Perhaps the biggest problem is perception. Consumers remain largely unaware around the issue of card skimming and even those who are mindful of the risk, don’t believe they are liable for potential losses. Thus if banks are truly interested in using mobile phones as a primary form of authentication for ATMs, they will need to sell their customers on a better, more secure user experience. And that will surely be a tough sell as a typical fast withdrawal currently takes between 15-20 seconds – it’s hard to imagine that a mobile phone that requires some form of two-factor authentication or a Quick Response (QR) scan will be faster or easier than entering a four digit PIN code.

 

Security and mitigating losses from skimming ultimately will be what banks care about most. And we would argue that the risk profile between the two are not all that different. Because mobile devices are more prone to be lost or stolen, a compromised phone linked to a bank account can potentially be used as a gateway to access cash from an ATM.

 

As such, banks who are keen on implementing a card-less ATM solution will need to strengthen or review their enrollment process as attackers can register to mobile banking as a different user, providing them with the ability to steal cash (see a good example of how Apple Pay is exploited for fraud here). Even with biometric measures like Apple’s TouchID fingerprint authentication, an attacker can simply register their phone with another user credentials since TouchID serves only as a local validation of the fingerprint (the ATM or bank is not validating a fingerprint, just the phone itself).

 

Another disadvantage of using mobile phones as a card replacement is the use of QR codes, instead of the more flexible NFC, HCE or Bluetooth standards. When the solution was initially designed by vendors three years ago, NFC was not being supported by Apple. Consequently, vendors decided not to invest in NFC and opted instead for QR codes, which are plagued with a variety of user experience issues. No doubt, if they had to make a decision today on which technology to use, they would never choose QR codes. Thus we are forced to use QR codes instead of a superior UX with NFC or Bluetooth to establish a handshake between the phone and an ATM.

 

But that is just one issue with QR codes. The authentication mechanism that occurs when scanning a unique QR code which signals to the ATM to dispense cash, is conducted via an encrypted connection to the cloud. If the cloud itself is compromised, then a thief could potentially withdraw cash from every ATM supporting it. The compromised phone now serves as an open front door to the entire ATM network – a vulnerability that simply does not exist with existing ATM cards.

 

Of course, no solution is completely secured which is why we, at Easy Solutions advocate for implementing a layered security approach, as it remains the only true way to mitigate the risk of fraud. If mobile phones eventually do become a proxy for getting cash, banks will need to be more vigilant about monitoring the behavior of customer phones, which represents a serious privacy concern. Starting with encryption and keys unique to each phone app instance, this would be much more difficult to hack as the phone at the ATM would require the same key as the phone with the app – this is significantly more complex to obtain via malware.
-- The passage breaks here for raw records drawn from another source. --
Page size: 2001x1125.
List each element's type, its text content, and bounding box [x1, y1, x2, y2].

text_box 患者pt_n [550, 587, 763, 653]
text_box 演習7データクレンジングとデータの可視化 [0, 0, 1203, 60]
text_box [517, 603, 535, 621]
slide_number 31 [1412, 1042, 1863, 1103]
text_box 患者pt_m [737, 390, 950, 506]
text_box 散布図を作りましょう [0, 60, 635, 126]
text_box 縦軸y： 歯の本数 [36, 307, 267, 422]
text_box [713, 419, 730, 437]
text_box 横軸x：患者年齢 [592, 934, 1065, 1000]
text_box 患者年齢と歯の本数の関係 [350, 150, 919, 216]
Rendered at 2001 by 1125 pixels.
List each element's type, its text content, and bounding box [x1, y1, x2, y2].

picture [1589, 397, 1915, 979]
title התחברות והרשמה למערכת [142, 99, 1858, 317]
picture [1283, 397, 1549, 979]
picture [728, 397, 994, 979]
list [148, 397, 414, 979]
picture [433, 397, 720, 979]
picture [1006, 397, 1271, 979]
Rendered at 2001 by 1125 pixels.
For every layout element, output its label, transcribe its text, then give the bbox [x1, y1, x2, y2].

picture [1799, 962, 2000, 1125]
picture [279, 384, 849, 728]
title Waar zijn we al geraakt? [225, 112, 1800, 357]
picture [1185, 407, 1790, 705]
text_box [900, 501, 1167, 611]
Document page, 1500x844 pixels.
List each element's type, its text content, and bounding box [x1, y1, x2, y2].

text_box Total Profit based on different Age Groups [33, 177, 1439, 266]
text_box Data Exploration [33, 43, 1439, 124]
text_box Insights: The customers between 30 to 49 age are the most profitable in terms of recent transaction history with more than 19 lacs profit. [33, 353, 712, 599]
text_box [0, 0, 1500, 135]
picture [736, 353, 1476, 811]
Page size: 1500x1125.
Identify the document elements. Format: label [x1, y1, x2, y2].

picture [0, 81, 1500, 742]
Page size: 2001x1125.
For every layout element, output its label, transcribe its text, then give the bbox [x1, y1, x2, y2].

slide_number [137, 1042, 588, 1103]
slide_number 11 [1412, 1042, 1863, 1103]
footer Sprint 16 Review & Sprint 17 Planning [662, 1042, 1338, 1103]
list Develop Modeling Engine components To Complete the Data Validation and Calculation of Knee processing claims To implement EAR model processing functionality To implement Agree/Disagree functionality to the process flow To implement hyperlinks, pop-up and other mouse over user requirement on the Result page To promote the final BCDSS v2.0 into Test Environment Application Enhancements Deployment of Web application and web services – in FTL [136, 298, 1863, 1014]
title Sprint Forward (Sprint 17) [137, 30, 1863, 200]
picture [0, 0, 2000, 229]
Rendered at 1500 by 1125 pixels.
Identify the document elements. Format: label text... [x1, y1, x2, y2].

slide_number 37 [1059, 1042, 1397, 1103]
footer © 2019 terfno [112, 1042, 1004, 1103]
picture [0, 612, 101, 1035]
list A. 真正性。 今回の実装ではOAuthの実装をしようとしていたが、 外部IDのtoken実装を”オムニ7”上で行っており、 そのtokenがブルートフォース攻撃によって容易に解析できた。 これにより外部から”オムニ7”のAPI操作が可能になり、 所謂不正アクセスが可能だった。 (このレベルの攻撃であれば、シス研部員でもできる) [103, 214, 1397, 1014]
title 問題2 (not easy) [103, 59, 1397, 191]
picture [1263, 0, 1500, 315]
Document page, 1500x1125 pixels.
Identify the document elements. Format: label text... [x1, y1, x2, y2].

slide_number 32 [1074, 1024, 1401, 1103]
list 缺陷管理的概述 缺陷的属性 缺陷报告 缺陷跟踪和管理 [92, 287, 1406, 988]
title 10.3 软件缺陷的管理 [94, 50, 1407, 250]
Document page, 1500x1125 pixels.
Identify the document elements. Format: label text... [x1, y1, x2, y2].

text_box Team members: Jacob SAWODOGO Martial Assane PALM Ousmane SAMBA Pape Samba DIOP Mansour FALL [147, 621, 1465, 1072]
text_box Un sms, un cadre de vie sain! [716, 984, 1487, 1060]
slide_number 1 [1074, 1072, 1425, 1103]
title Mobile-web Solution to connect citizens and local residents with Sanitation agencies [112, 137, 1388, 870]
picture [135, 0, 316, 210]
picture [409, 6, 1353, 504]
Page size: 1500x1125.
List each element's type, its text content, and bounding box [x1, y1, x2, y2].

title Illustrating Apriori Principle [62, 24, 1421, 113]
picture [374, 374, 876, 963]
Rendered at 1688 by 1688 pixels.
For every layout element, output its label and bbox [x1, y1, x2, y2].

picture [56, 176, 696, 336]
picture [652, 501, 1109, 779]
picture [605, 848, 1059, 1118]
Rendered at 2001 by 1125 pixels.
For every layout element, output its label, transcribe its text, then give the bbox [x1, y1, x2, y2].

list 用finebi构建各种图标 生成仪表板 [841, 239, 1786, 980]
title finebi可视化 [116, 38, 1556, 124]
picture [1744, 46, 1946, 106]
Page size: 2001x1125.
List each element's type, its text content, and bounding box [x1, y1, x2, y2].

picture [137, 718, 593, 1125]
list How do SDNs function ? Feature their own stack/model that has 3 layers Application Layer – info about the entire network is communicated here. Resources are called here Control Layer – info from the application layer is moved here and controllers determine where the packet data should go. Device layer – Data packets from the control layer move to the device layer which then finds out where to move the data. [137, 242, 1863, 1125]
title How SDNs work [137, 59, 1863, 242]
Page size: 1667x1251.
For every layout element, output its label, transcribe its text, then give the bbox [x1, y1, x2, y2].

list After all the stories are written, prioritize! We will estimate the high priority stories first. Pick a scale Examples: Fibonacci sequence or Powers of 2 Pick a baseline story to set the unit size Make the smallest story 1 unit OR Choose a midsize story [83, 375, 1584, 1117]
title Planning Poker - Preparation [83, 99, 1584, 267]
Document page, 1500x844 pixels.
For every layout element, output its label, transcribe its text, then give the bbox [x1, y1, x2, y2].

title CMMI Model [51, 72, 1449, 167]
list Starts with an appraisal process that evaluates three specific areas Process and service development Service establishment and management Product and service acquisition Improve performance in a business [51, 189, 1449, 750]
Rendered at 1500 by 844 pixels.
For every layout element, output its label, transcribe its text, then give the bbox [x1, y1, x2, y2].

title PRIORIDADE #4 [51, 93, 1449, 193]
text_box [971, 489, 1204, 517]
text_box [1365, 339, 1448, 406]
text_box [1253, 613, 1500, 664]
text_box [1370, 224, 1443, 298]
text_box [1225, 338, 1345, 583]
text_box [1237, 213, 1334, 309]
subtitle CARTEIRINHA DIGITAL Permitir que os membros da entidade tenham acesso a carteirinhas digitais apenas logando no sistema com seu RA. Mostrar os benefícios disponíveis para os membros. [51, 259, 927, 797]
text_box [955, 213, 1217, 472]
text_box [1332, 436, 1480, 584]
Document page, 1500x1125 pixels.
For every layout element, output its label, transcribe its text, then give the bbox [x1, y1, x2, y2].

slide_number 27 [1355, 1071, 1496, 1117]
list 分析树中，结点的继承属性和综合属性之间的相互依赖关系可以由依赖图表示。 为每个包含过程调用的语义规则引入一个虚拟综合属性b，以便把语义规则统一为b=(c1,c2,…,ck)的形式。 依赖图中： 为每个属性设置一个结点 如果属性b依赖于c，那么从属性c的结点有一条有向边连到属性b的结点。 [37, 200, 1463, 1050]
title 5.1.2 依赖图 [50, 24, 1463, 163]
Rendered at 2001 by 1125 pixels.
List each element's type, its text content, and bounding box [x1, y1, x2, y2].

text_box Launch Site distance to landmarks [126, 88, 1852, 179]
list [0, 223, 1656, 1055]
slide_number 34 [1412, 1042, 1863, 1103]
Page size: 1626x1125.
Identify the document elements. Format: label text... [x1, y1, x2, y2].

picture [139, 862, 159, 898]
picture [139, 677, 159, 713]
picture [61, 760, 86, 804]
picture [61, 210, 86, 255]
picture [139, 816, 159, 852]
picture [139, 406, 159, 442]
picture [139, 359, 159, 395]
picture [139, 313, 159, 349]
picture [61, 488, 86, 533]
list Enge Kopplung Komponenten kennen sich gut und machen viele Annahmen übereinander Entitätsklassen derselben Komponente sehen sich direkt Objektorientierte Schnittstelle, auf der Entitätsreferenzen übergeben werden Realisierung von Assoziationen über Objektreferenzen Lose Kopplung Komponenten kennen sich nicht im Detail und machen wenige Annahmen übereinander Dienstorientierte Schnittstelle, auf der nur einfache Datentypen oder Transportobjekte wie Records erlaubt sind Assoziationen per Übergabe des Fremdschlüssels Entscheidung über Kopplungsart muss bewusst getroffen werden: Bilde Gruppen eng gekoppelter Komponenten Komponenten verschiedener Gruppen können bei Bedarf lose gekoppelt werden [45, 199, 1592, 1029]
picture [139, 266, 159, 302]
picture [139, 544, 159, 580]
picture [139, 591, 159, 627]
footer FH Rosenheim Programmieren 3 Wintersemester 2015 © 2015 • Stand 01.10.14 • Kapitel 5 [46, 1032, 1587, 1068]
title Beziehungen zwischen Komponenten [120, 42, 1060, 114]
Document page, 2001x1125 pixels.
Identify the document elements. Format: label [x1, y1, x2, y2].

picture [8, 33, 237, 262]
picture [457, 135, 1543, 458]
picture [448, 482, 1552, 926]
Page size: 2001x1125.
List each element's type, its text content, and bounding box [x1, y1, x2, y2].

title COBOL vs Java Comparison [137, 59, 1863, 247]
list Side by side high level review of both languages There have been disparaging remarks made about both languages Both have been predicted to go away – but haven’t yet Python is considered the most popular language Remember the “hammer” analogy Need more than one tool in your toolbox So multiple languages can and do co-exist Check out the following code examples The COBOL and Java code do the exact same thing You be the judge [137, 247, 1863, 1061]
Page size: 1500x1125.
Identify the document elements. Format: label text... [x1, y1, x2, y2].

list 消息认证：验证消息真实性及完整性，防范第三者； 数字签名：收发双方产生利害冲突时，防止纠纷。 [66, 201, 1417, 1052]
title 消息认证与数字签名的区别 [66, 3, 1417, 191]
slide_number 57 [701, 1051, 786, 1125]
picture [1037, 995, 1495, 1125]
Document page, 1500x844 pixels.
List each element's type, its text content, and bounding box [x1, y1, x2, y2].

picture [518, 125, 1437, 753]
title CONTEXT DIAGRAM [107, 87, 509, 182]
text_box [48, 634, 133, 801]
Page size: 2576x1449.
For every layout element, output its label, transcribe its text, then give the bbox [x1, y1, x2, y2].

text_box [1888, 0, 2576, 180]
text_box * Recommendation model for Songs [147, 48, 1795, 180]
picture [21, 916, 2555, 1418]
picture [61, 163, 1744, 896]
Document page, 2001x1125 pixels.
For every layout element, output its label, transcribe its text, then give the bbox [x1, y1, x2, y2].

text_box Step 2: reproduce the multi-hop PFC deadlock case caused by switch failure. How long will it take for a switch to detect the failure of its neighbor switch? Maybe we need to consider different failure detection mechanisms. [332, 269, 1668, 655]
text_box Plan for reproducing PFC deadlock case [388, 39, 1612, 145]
Of course ATMs are operated not as cost reduction tools, but as profit centers for banks and independent owners. In this context, new technologies are less likely to be introduced until the old technology is depreciated. With XP retirement on the horizon and EMV technology requiring upgrade within the last 30 months for all ATMs, it will be a while before we see a complete shift to cardless ATMs. Rather, banks will most likely try to combine those upgrades so they can realize a greater return on their existing infrastructure investment.